The old copper kettles were taken down from storage in the barn or perhaps in the loft over the smoke house.  They had to be scoured and cleaned usually with vinegar and salt.  The cleaning made even the dirtiest kettle look just like new.  Originally the early people made apple butter in brass kettles, but later copper was used almost exclusively. There was the wood that had to be cut and gathered.  Piles and piles of wood were needed because they knew the fire and sometimes many fires had to be kept going the entire day to make sure the apple butter making was a success.

On the day that the apple butter was to be made, everybody had to get up very early, in fact, the old saying was "if you hear the rooster crowing, you have overslept."  There was much work that needed to be done, and in the old days the way of making apple butter made it even more necessary to get up early.

In the old days apple butter was never sweetened with anything except the natural flavor of the boiled down cider.  To boil down cider to sugar took many gallons of cider and long, long hours of cooking.

Apple butter making day was exciting for the children as well as the adults and the youngsters begged to stay home from school to participate in the excitement. Sometimes they were permitted to stay home, but usually they had to go to school. However, when school was over they did not take their time getting home. They ran all the way hoping that some of the fun would still be going on and usually it was.

Most of the old recipes followed the same procedure. At one fire they filled the kettle with the cider, and they boiled it down until half of the cider was gone and then they dumped in the quartered apples. Several pennies were sometimes added to help keep the butter from sticking on the bottom of the kettle. At fire #2 they would be pre-heating the apple pieces so cold apples were never thrown into the big kettle. At fire # 3 they would be boiling down the cider to make sugar.
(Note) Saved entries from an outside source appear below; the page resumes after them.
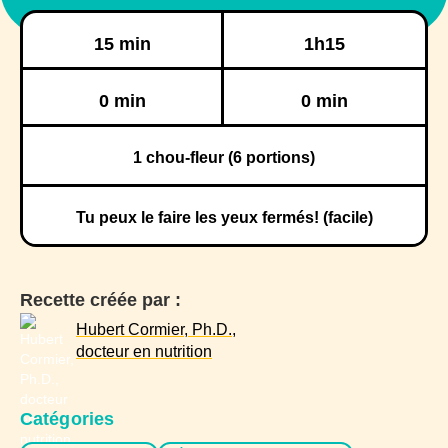
Préparation
Cuisson
15 min
1h15
Réfrigération
Congélation
0 min
0 min
1
chou-fleur (6 portions)
Tu peux le faire les yeux fermés! (facile)
Recette créée par :
Hubert Cormier, Ph.D.,
docteur en nutrition
Catégories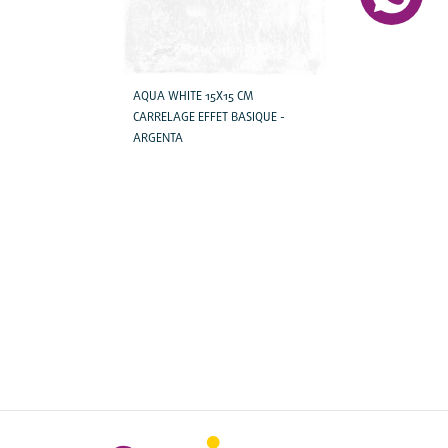
AQUA WHITE 15X15 CM
CARRELAGE EFFET BASIQUE -
ARGENTA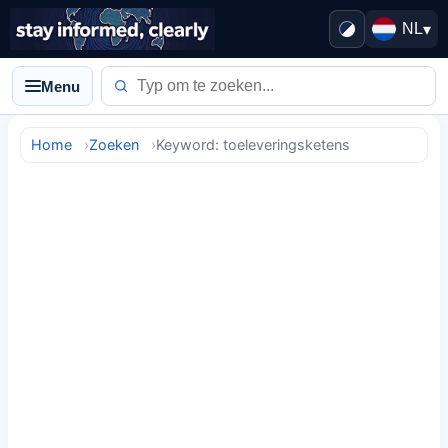
NL
▾
Menu
Home
Zoeken
Keyword: toeleveringsketens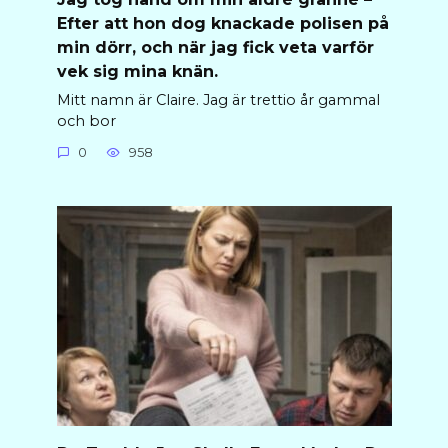
Efter att hon dog knackade polisen på
min dörr, och när jag fick veta varför
vek sig mina knän.
Mitt namn är Claire. Jag är trettio år gammal
och bor
0
958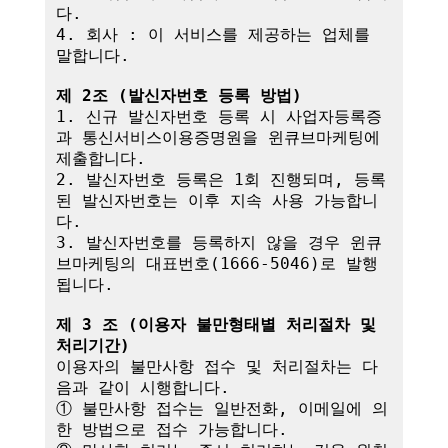
다.

4. 회사 : 이 서비스를 제공하는 업체를 
말합니다.

제 2조 (발신자번호 등록 방법)
1. 신규 발신자번호 등록 시 사업자등록증
과 통신서비스이용증명원을 윈큐브마케팅에 
제출합니다.

2. 발신자번호 등록은 1회 진행되며, 등록
된 발신자번호는 이후 지속 사용 가능합니
다.

3. 발신자번호를 등록하지 않을 경우 윈큐
브마케팅의 대표번호(1666-5046)로 발행
됩니다.

제 3 조 (이용자 불만형태별 처리절차 및 
처리기간)
이용자의 불만사항 접수 및 처리절차는 다
음과 같이 시행합니다.

① 불만사항 접수는 일반전화, 이메일에 의
한 방법으로 접수 가능합니다.
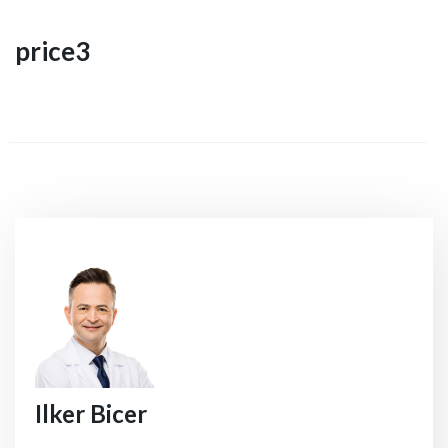
price3
Ilker Bicer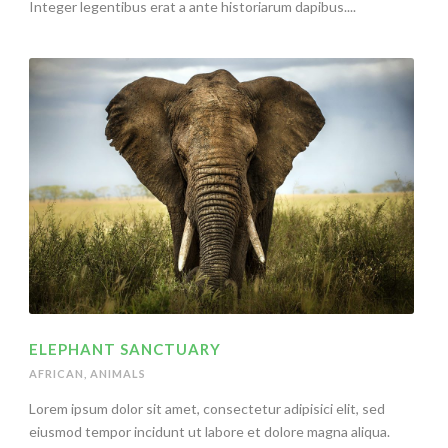
Integer legentibus erat a ante historiarum dapibus....
ELEPHANT SANCTUARY
AFRICAN
,
ANIMALS
Lorem ipsum dolor sit amet, consectetur adipisici elit, sed
eiusmod tempor incidunt ut labore et dolore magna aliqua.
Quartering the apples was usually the women's job and this meant sitting around big tables, slicing them into halves and then into quarters and sometimes into even smaller pieces. Of course this was a good time to catch up on all the gossip and share recipes and have just a good old sociable time. The butter was cooked to a thick red sauce as apples were added several times during the day. Then they would stir in the sugar made from boiling down cider. Next came the spices. Cinnamon, or cloves or nutmeg were often used.

In the old days, there was usually a group standing around the kettle humming, singing, or talking. Stirring the apple butter was an important job and somebody had to be doing it all the time. The old method for doing it was "twice around the outside and through the middle once" with a long paddle. Of course people had to stir right on through the meal times, and they took turns eating. Maybe it was a hot chicken dinner, or maybe it was ham, but it was always a real feast with many, many things to eat. Some food was brought by the people from farms nearby, but most of it was prepared by the family who was host for the occasion.

When the butter was finally finished cooking, they carried it in big pails to the cellar, and there they poured it into old apple butter crocks. Sometimes apple butter making would last until 10:00 at night until all was cleaned up and everything was put away. Apple butter making is truly a pioneer adventure.